* **Supplied passage**
· · · · · · ·
Successor States and Representations (1/2)
The main promise of unsupervised RL is test-time adaptation to newly specified reward functions. This requires a systemic untangling of reward and dynamics in traditional RL tools. In this first post of a short series, we see how this can be done via the concept of successor states and successor representations. We will focus on policy evaluation, leaving control for a follow-up.
One over-arching theme in unsupervised RL is the identification of a device that compactly summarises a dynamical system. It is to be used downstream for generating a near-optimal policy, but for rewards that are a-posteriori specified. It can be argued that said device can simply be a model of the dynamical system (although such models are seldom compact). In this post, and in contrast with model-based approaches, we will focus on test-time adaptation to new rewards without any state synthesis nor explicit planning.
· · · · · · ·
* **Records provided**
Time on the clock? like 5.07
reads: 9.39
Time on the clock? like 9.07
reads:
· · · · · · ·
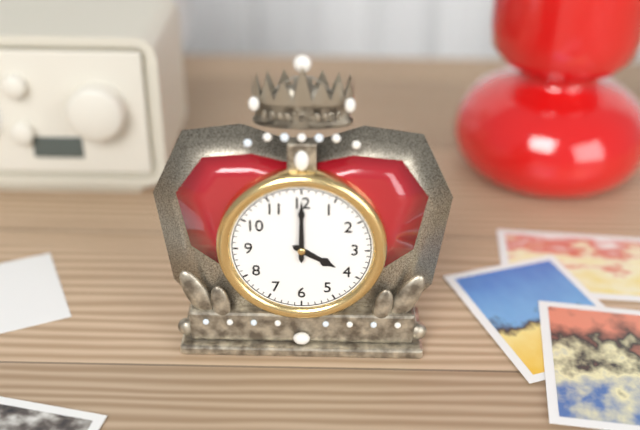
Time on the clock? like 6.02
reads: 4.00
· · · · · · ·
* **Your instructions**
Reproduce everything in the successor-states passage above from "One over-arching theme" down to "nor explicit planning.".

* **Response to this exercise**
One over-arching theme in unsupervised RL is the identification of a device that compactly summarises a dynamical system. It is to be used downstream for generating a near-optimal policy, but for rewards that are a-posteriori specified. It can be argued that said device can simply be a model of the dynamical system (although such models are seldom compact). In this post, and in contrast with model-based approaches, we will focus on test-time adaptation to new rewards without any state synthesis nor explicit planning.